[Items from a dataset]

■ ■ ■ ■ ■ ■ ■

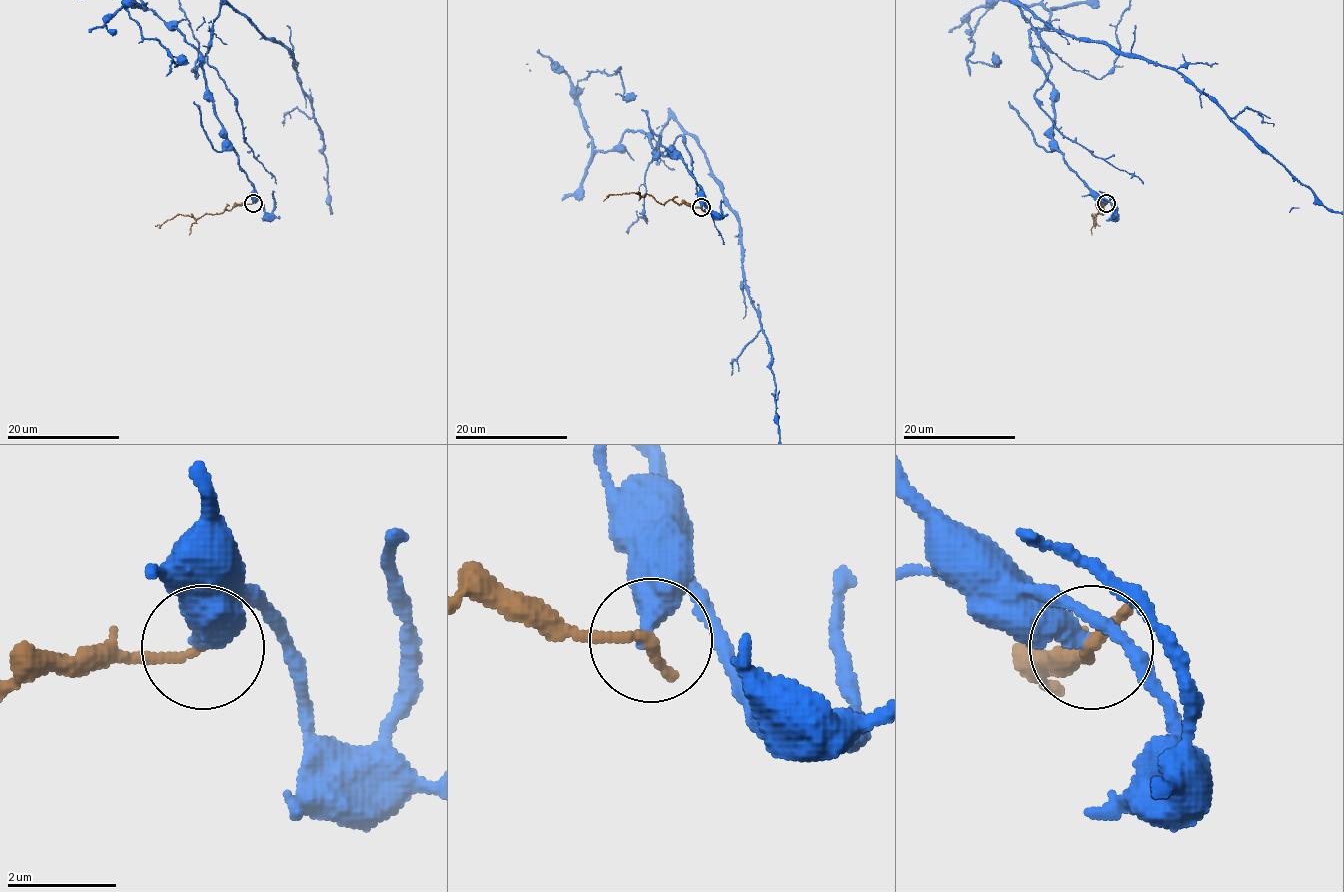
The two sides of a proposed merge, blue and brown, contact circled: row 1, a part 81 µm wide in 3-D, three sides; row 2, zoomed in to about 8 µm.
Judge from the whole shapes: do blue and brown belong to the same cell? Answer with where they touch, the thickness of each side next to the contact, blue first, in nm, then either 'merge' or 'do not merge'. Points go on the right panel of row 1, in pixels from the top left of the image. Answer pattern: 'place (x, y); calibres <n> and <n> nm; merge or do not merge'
place (1106, 203); calibres 500 and 240 nm; do not merge

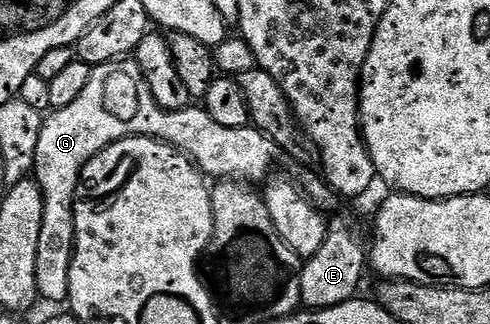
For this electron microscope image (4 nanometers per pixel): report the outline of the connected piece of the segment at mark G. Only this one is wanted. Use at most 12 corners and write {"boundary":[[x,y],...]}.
{"boundary":[[135,60],[43,119],[34,276],[68,301],[82,168],[133,136],[212,180],[263,183],[278,147],[196,104],[162,109]]}

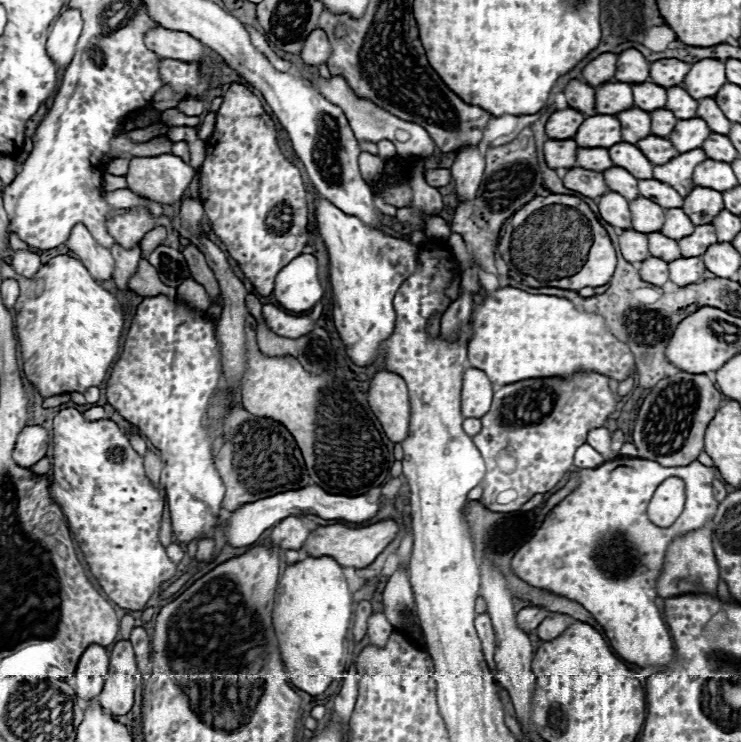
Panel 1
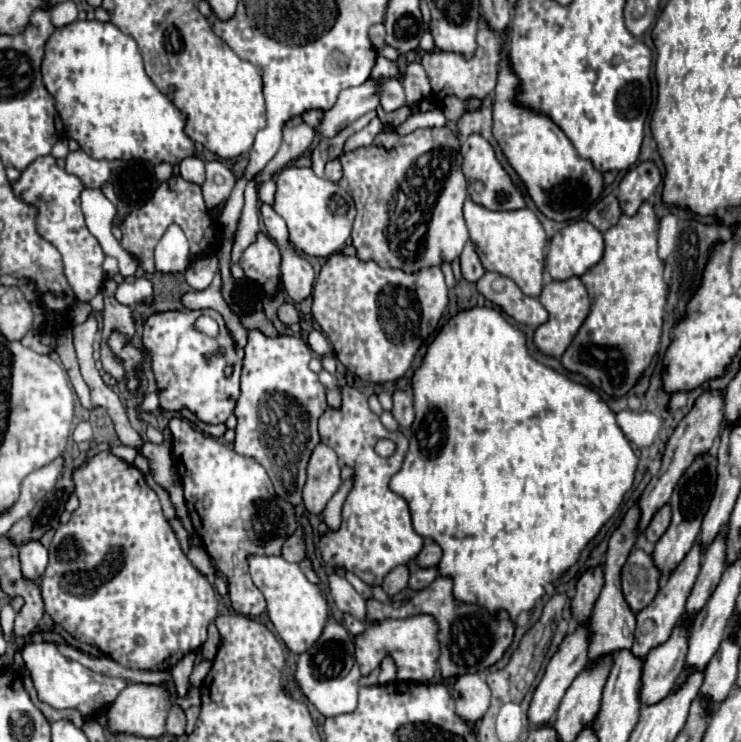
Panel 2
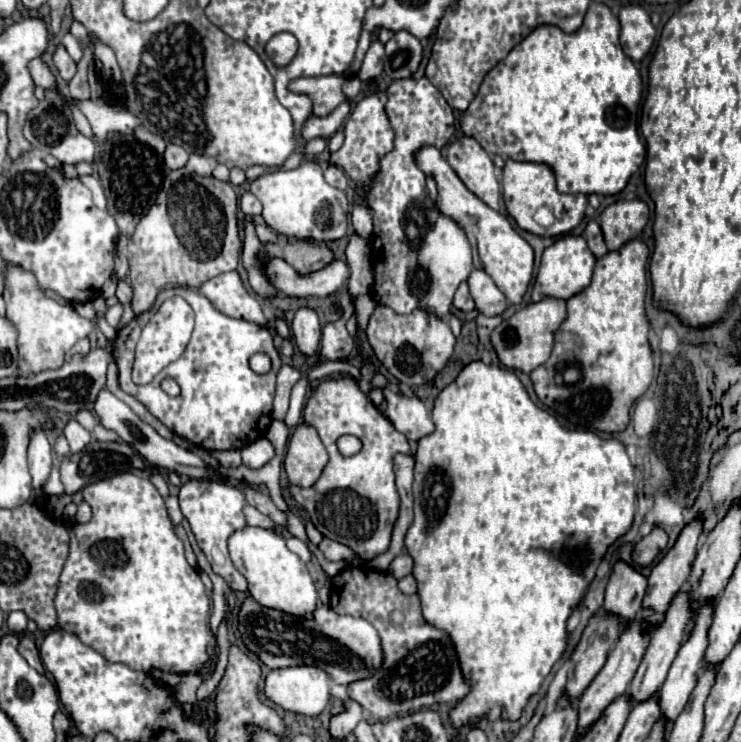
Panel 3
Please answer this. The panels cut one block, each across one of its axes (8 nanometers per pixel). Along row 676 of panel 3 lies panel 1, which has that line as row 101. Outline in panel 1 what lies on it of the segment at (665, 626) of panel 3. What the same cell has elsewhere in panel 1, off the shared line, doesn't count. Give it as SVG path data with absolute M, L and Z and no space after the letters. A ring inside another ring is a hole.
M652 82L632 84L632 94L634 94L634 106L646 112L666 106L666 88L660 88L658 84Z

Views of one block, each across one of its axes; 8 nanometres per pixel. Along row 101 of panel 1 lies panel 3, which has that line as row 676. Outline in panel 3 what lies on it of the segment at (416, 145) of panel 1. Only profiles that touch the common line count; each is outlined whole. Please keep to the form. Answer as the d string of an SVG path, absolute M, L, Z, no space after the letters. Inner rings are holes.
M248 596L238 612L238 632L244 646L268 668L316 666L324 668L332 682L342 686L372 676L382 664L382 650L376 628L364 618L340 616L328 606L318 606L312 618L302 618L274 608L264 608L252 596Z

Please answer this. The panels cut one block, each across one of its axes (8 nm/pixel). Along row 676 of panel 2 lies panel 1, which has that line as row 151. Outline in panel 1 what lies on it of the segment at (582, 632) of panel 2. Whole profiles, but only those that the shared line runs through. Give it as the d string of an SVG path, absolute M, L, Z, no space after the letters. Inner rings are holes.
M546 140L544 142L544 160L550 168L572 168L576 164L574 140Z

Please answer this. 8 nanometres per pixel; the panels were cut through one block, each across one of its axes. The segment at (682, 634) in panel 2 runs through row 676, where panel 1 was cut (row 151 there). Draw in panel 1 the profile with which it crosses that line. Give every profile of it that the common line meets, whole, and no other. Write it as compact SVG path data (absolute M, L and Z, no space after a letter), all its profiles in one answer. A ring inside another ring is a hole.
M654 134L638 140L636 146L648 156L648 160L652 164L666 164L668 160L678 156L678 152L672 148L668 138L660 138L660 136L654 136Z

■ ■ ■ ■ ■ ■ ■

Leaving the pictures out, give back each line above exactly.

Answer to this task:
The two sides of a proposed merge, blue and brown, contact circled: row 1, a part 81 µm wide in 3-D, three sides; row 2, zoomed in to about 8 µm.
Judge from the whole shapes: do blue and brown belong to the same cell? Answer with where they touch, the thickness of each side next to the contact, blue first, in nm, then either 'merge' or 'do not merge'. Points go on the right panel of row 1, in pixels from the top left of the image. Answer pattern: 'place (x, y); calibres <n> and <n> nm; merge or do not merge'
place (1106, 203); calibres 500 and 240 nm; do not merge

For this electron microscope image (4 nanometers per pixel): report the outline of the connected piece of the segment at mark G. Only this one is wanted. Use at most 12 corners and write {"boundary":[[x,y],...]}.
{"boundary":[[135,60],[43,119],[34,276],[68,301],[82,168],[133,136],[212,180],[263,183],[278,147],[196,104],[162,109]]}

Panel 1
Panel 2
Panel 3
Please answer this. The panels cut one block, each across one of its axes (8 nanometers per pixel). Along row 676 of panel 3 lies panel 1, which has that line as row 101. Outline in panel 1 what lies on it of the segment at (665, 626) of panel 3. What the same cell has elsewhere in panel 1, off the shared line, doesn't count. Give it as SVG path data with absolute M, L and Z and no space after the letters. A ring inside another ring is a hole.
M652 82L632 84L632 94L634 94L634 106L646 112L666 106L666 88L660 88L658 84Z

Views of one block, each across one of its axes; 8 nanometres per pixel. Along row 101 of panel 1 lies panel 3, which has that line as row 676. Outline in panel 3 what lies on it of the segment at (416, 145) of panel 1. Only profiles that touch the common line count; each is outlined whole. Please keep to the form. Answer as the d string of an SVG path, absolute M, L, Z, no space after the letters. Inner rings are holes.
M248 596L238 612L238 632L244 646L268 668L316 666L324 668L332 682L342 686L372 676L382 664L382 650L376 628L364 618L340 616L328 606L318 606L312 618L302 618L274 608L264 608L252 596Z

Please answer this. The panels cut one block, each across one of its axes (8 nm/pixel). Along row 676 of panel 2 lies panel 1, which has that line as row 151. Outline in panel 1 what lies on it of the segment at (582, 632) of panel 2. Whole profiles, but only those that the shared line runs through. Give it as the d string of an SVG path, absolute M, L, Z, no space after the letters. Inner rings are holes.
M546 140L544 142L544 160L550 168L572 168L576 164L574 140Z

Please answer this. 8 nanometres per pixel; the panels were cut through one block, each across one of its axes. The segment at (682, 634) in panel 2 runs through row 676, where panel 1 was cut (row 151 there). Draw in panel 1 the profile with which it crosses that line. Give every profile of it that the common line meets, whole, and no other. Write it as compact SVG path data (absolute M, L and Z, no space after a letter), all its profiles in one answer. A ring inside another ring is a hole.
M654 134L638 140L636 146L648 156L648 160L652 164L666 164L668 160L678 156L678 152L672 148L668 138L660 138L660 136L654 136Z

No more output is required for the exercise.